A Madison, Wisconsin native, Kevin graduated from the University of Wisconsin-Madison Law School in 1976. He received his Bachelor of Arts degree in Mathematics and Communication Arts from the University of Wisconsin-Madison, College of Letters and Science in 1974.
In addition to his service to the people of Wisconsin, Mr. Kennedy has been active in a number of professional organizations, including the Council on Governmental Ethics Laws (COGEL), the National Association of State Election Directors (NASED), Election Center, the State Bar of Wisconsin, and the Dane County Bar Association. He has testified before Congress, several federal and state legislative bodies as well as numerous private organizations active in the fields of campaign finance, elections, ethics and lobbying. Kevin is a Certified Elections and Registration Administrator (CERA).

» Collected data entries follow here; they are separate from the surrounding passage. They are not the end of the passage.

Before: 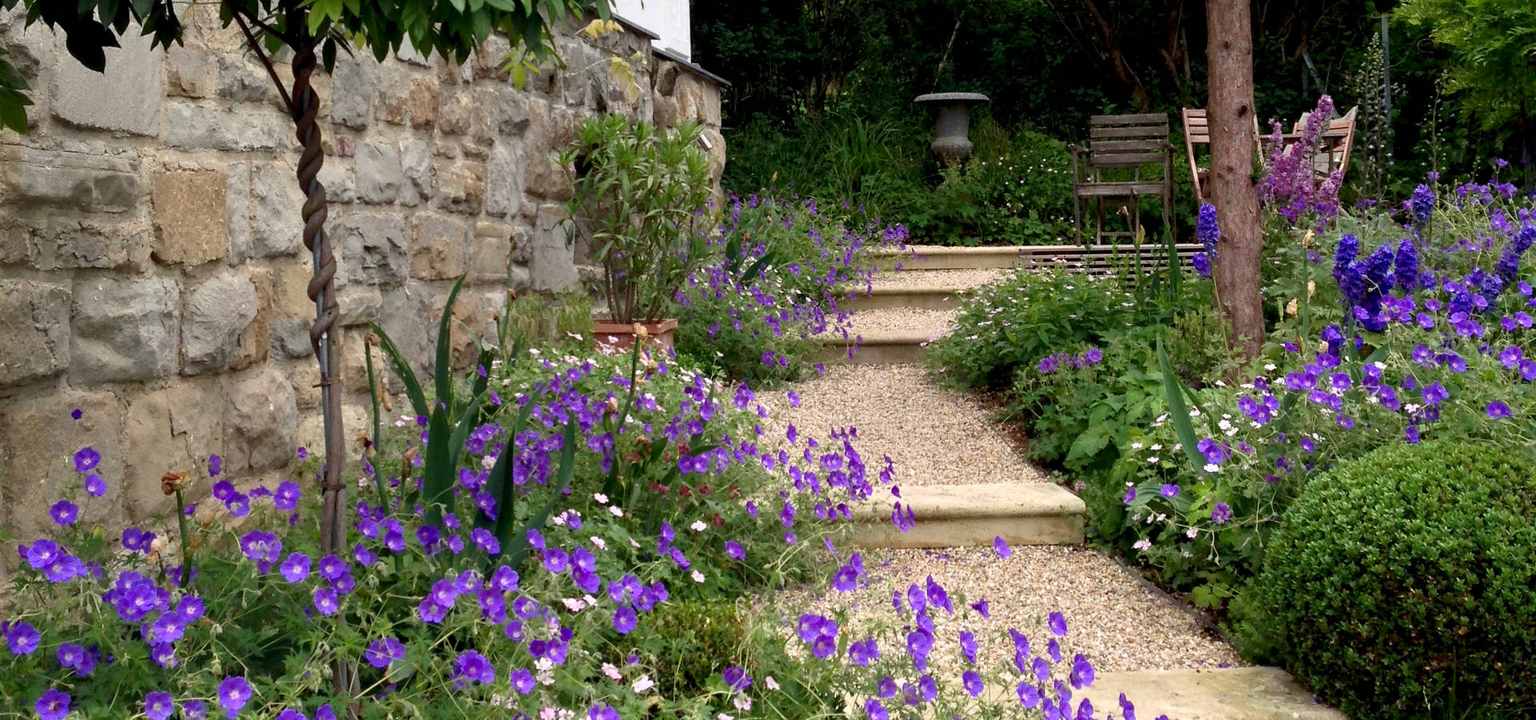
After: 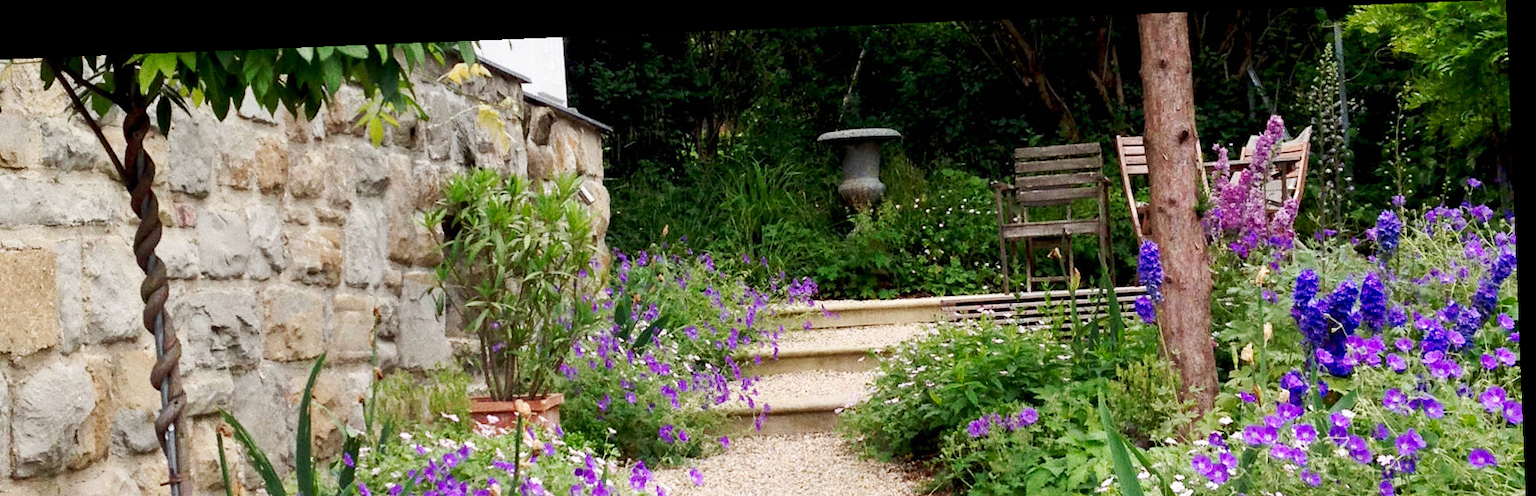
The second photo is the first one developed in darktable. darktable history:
crop and rotate: left 11.812%, bottom 42.776%
grain: on, module defaults
tone curve: curves: ch0 [(0, 0) (0.003, 0.003) (0.011, 0.014) (0.025, 0.033) (0.044, 0.06) (0.069, 0.096) (0.1, 0.132) (0.136, 0.174) (0.177, 0.226) (0.224, 0.282) (0.277, 0.352) (0.335, 0.435) (0.399, 0.524) (0.468, 0.615) (0.543, 0.695) (0.623, 0.771) (0.709, 0.835) (0.801, 0.894) (0.898, 0.944) (1, 1)], preserve colors none
rotate and perspective: rotation -2.29°, automatic cropping off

In 2016 Kennedy received NASED’s distinguished service award and was inducted into Election Center’s Election Hall of Fame.

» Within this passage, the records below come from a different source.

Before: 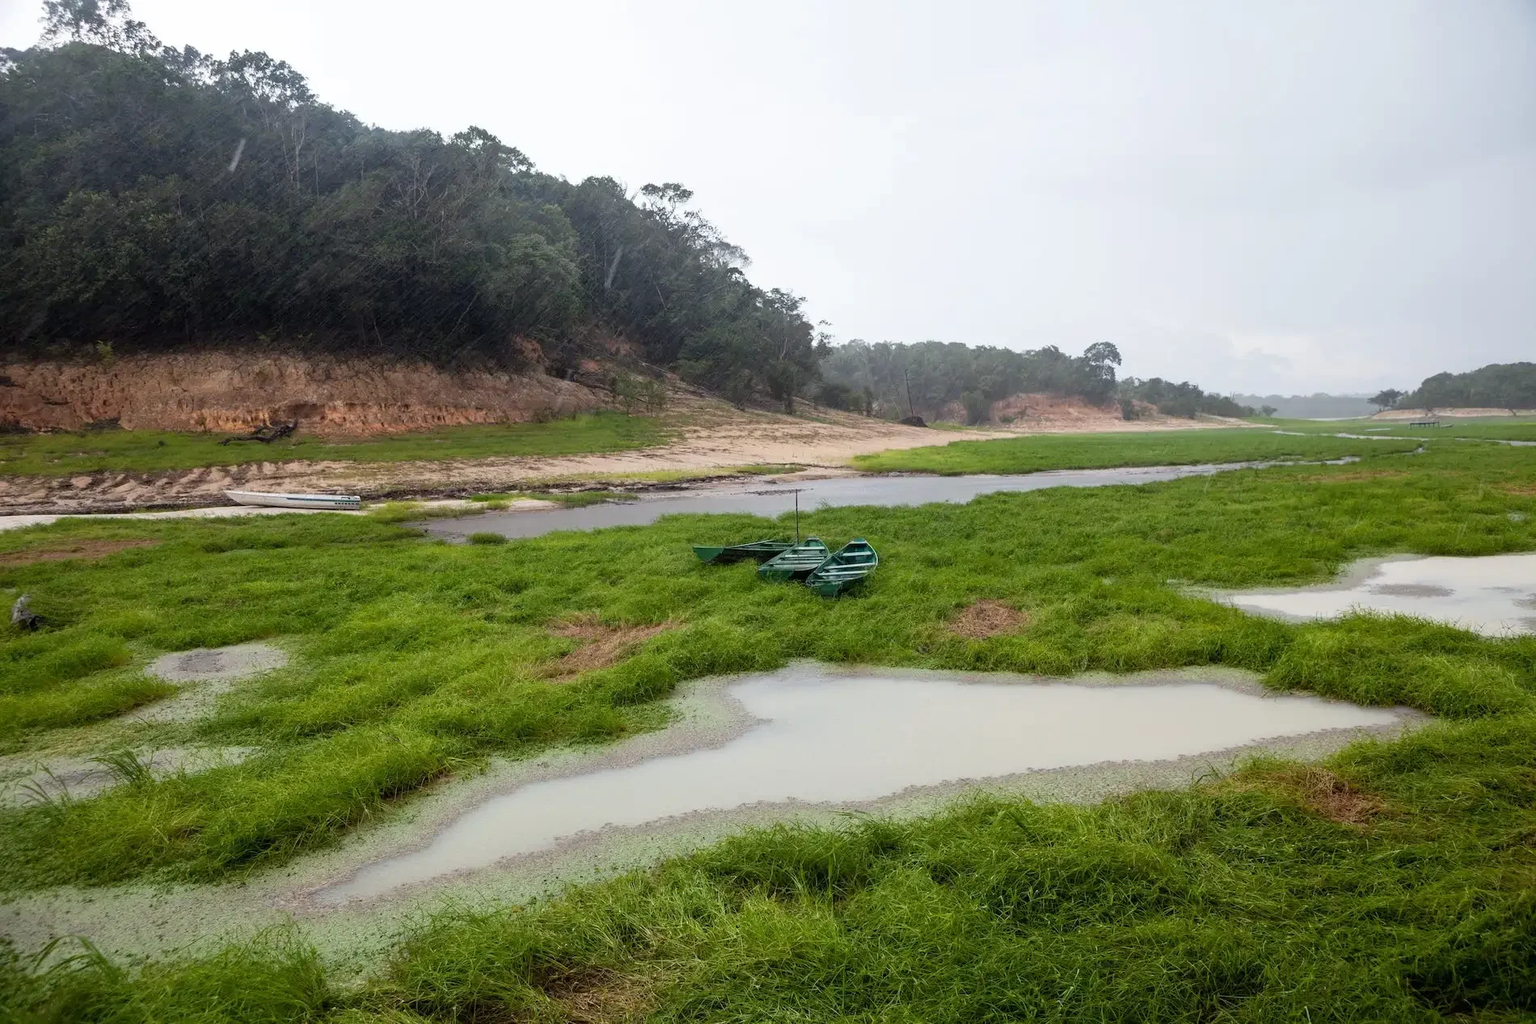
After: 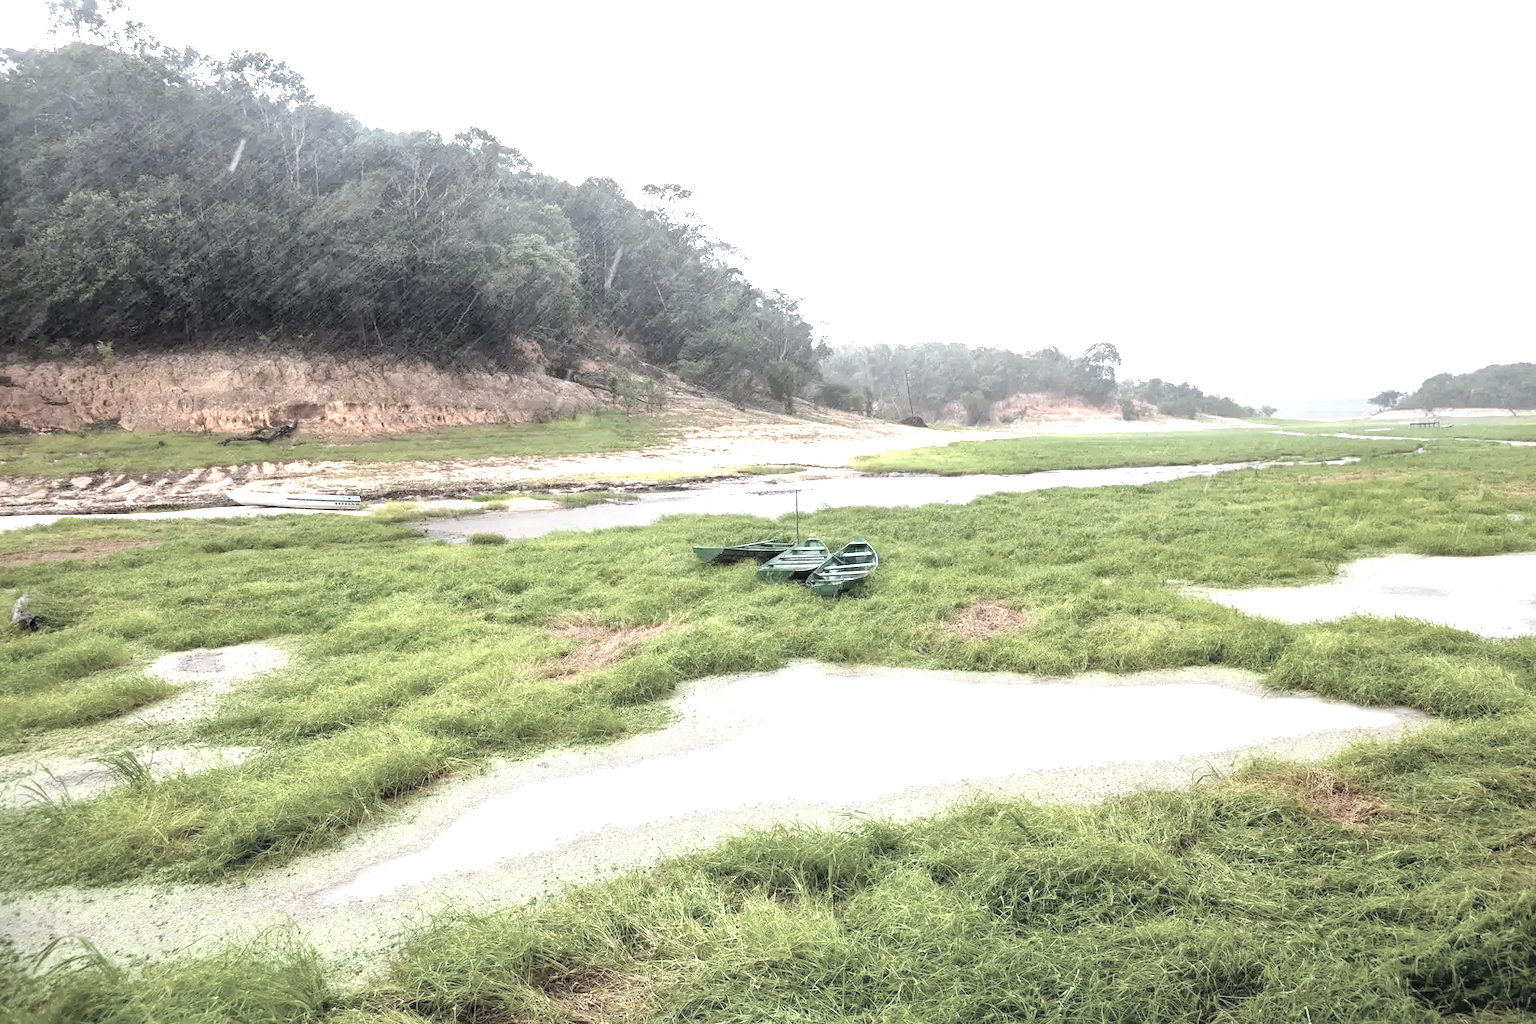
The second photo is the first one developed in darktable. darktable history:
exposure: black level correction 0, exposure 1.392 EV, compensate highlight preservation false
contrast brightness saturation: brightness 0.186, saturation -0.488
local contrast: mode bilateral grid, contrast 20, coarseness 49, detail 130%, midtone range 0.2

Ray Martinez is president of the Independent Colleges and Universities of Texas (ICUT), which serves the state and federal policy interests of Texas’ regionally-accredited, nonprofit independent institutions of higher education. Prior to joining ICUT, Ray served as chancellor of WGU Texas and has held senior government relations positions at Rice University and with the Texas A&M University System. Ray previously served as the director of the Higher Education Committee in the Texas Senate.

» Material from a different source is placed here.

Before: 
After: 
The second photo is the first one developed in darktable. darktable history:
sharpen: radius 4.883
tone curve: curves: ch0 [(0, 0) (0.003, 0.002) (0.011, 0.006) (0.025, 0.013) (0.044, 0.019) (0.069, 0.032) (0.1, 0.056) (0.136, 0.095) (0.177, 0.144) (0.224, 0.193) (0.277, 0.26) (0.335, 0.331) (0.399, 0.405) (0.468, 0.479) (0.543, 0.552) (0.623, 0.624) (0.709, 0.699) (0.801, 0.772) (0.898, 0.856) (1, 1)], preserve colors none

Ray also has substantial experience working in Washington, D.C. Throughout most of the 1990’s Ray worked in the administration of President Bill Clinton, where he held numerous appointed positions, including regional director for the U.S. Department of Health and Human Services and deputy assistant to President Clinton as part of the White House staff. From 2003-2006, he served as one of four commissioners on the U.S. Election Assistance Commission, a bipartisan federal agency responsible for assisting state and local governments to improve the process of election administration. President George W. Bush nominated Ray to serve as a commissioner and he was subsequently confirmed by the U.S. Senate for this position.
Ray has taken his extensive experience from working in the halls of government into the college classroom. From 2007-2013, he served as an adjunct professor of public policy at the University of Texas School of Law and the LBJ School of Public Affairs, where he taught a course on election law and policy. His writings and commentaries on a variety of election law issues have been printed in various periodicals, including the New York Times, Baltimore Sun, Roll Call , and the Election Law Journal.
A native of Alice, Texas, Ray received his bachelor’s degree from Southwestern University and his law degree from the University of Houston Law Center. Ray and his wife, Beth, reside in Austin and they have two children, Sofia Grace and Lorenzo Elder.